The European Commission lacks models for calculating efficiency in the use of research funds and predicting how much employment they will create – casting doubt over its forecast of 3.7 million new jobs, a US expert told lawmakers.

Invited to address the European Parliament's industry and research committee on Tuesday (20 March), Stanford-based expert Burton Lee, who specialises in European entrepreneurship, said that Europe lacked impact assessment methodologies critical for attracting venture capital investment and forecasting the number of jobs that could be created.

Lee said that ‘pipeline’ analyses – which track the number of start-ups in a given sector from inception to failure or success – are frequently used by venture capital funds and governments to assess the viability of projects.

“The pipeline is important because if you can work out how many start-ups you will have, you can calculate how many jobs they will really create,” he told MEPs.

Unreliable estimates

Existing Commission analysis estimates that 3.7 million jobs could be generated by R&D under the Innovation Union target for member states to spend 3% of their GDP each year on research by 2020.

“The job numbers associated with downstream research projects are generated from macro-economic models, and it is not clear where they are getting the data from and what they are based on,” Lee said of the Horizon 2020 job forecasts.

Lee, who acts as an evaluator for Commission-funded research projects, said that the forecast of 3.7 million jobs implies that Europe will be able to generate twice as many positions over the next 12 years as the US has managed in its booming software application businesses, in which 500,000 jobs have been created in the last four years.

“Would a proper bottom-up analysis support that figure?” Lee asked.

University reform is needed

A spokesman for the Commission said that the current forecasting models were only intended to create guideline estimates, and were conducted by independent analysts.

Meanwhile both Lee and Research Commissioner Máire Geoghegan-Quinn slammed the European university system as insufficiently entrepreneurial and untransparent.

“I believe university reform has to be at the core of national and the European agenda.

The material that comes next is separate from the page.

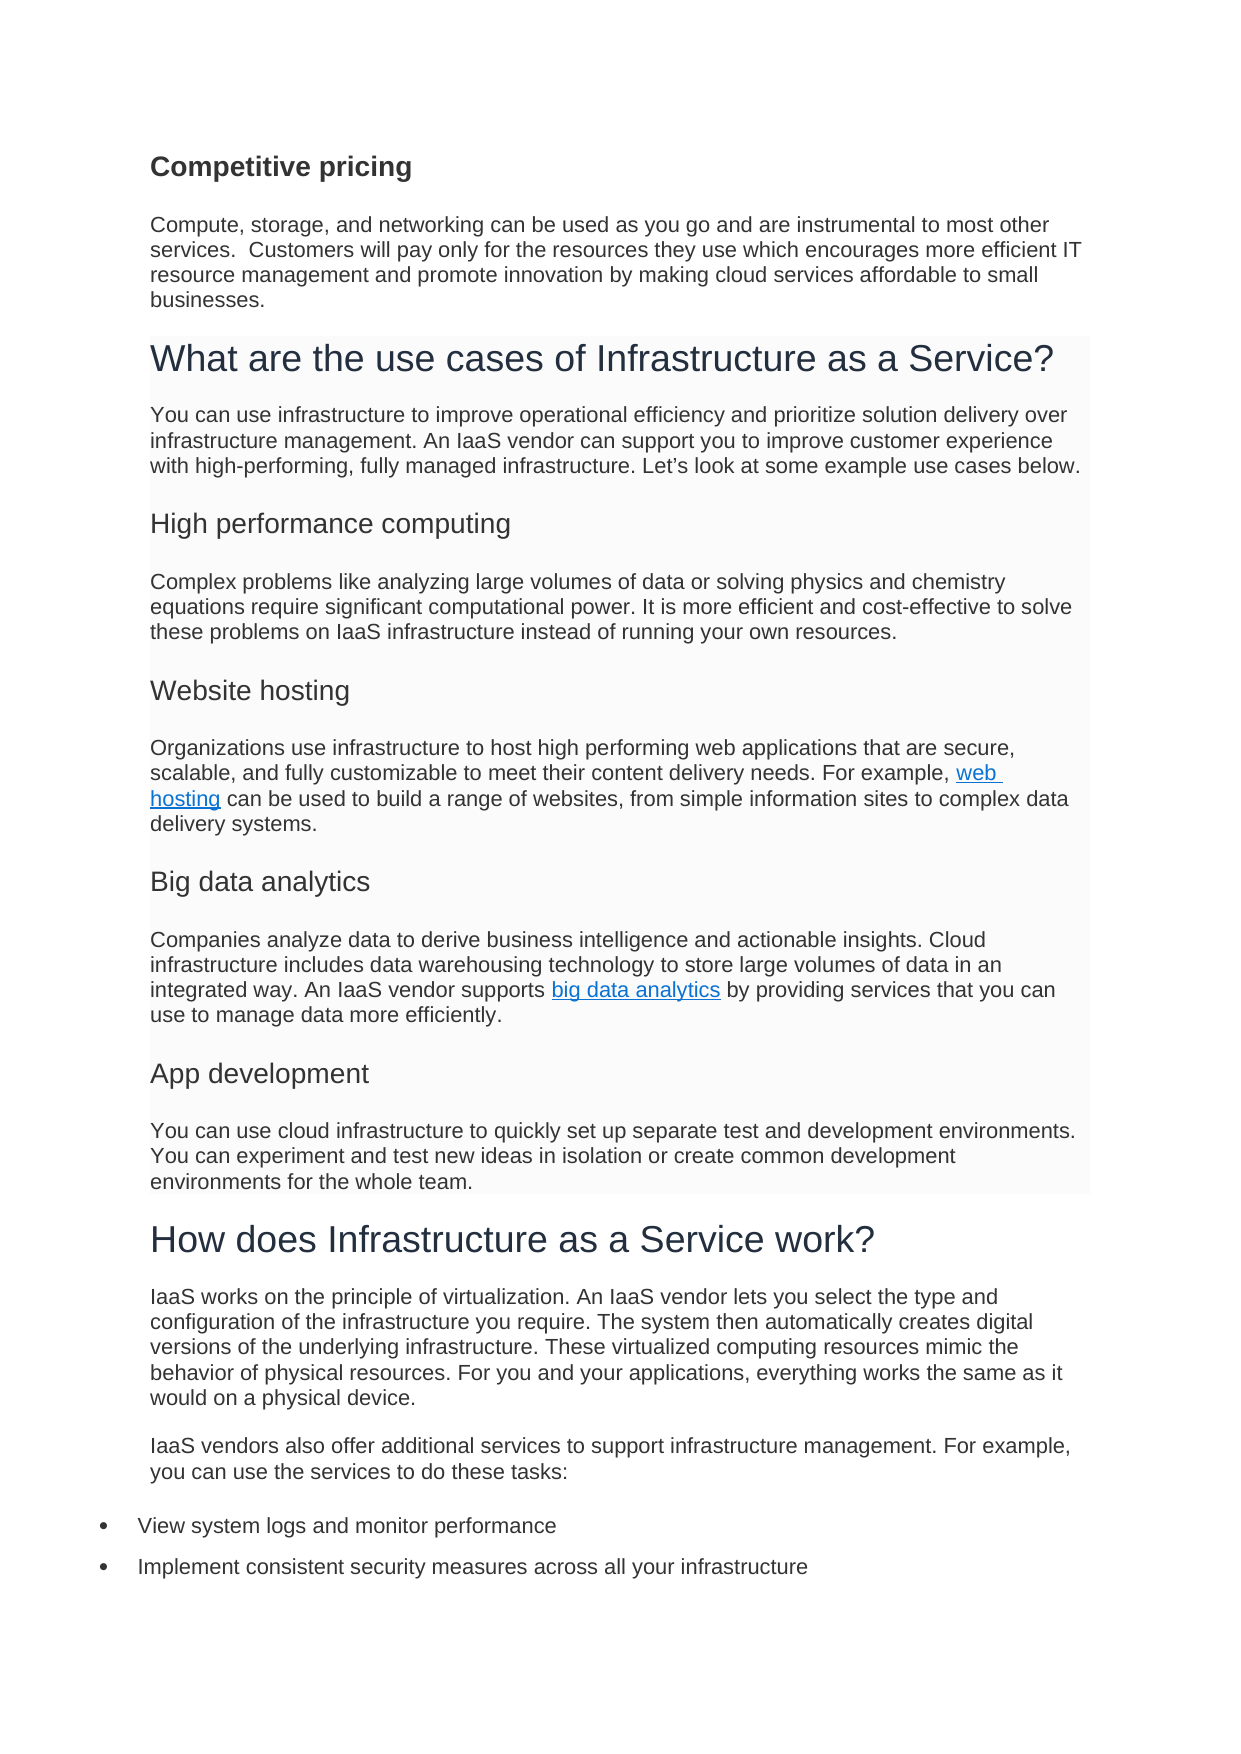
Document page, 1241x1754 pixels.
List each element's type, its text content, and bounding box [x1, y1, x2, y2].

You need students and professors creating start-ups, or they won’t happen,” Lee said.

Geoghegan-Quinn told MEPs: “We urgently need to modernise out systems. We have an academia bubble which does not see itself as being involved with industry. Recruitment [to universities] should be open, transparent and merit-based. That is not the case in a significant number of our universities today.”

Positions: 

“In Silicon Valley successful start-ups, such as Google, generate hundreds of millionaires. Facebook is creating thousands of millionaires, and these all cascade their wealth down to create new start-ups. This has never been seen in Europe… if you cede [the software industry] to the US then you are ceding the sector which is the highest multiplier of jobs. I do not think you need to do that,” said Burton Lee, a lecturer in European entrepreneurship at Stanford University in California.

“If I understood correctly, Lee was saying that the individualism in Europe is putting us into the position of a kind of Neanderthal which fell victim to Cro-Magnon man. How is it possible that with our different background we can deal with this deficit in innovation and venture capital? How can we do something when we lack the kind of universities which keep in close touch with industry which the US possesses? If we do not do so then I see the future very pessimistically,” said Greek MEP Ioannis Tsoukalas (European People’s Party).

Next steps: 
  • 2012: Horizon 2020 remains under discussion in the Council
Jeremy Fleming
Stanford, Silicon Valley
Background: 

Horizon 2020 is a part of Innovation Union, a Europe 2020 flagship initiative aimed at enhancing global competitiveness. The European Union leads the world in some technologies, but faces increasing competition from traditional powers and emerging economies alike.

The Commission proposal is under discussion by the Council and the European Parliament, with a view to adoption before the end of 2013.

The Commission will make efforts to open up the programme to more participants from across Europe by exploring synergies with funds under the EU's structural funds. Horizon 2020 will identify potential centres of excellence in underperforming regions and offer them policy advice and support, while structural funds can be used to upgrade infrastructure and equipment.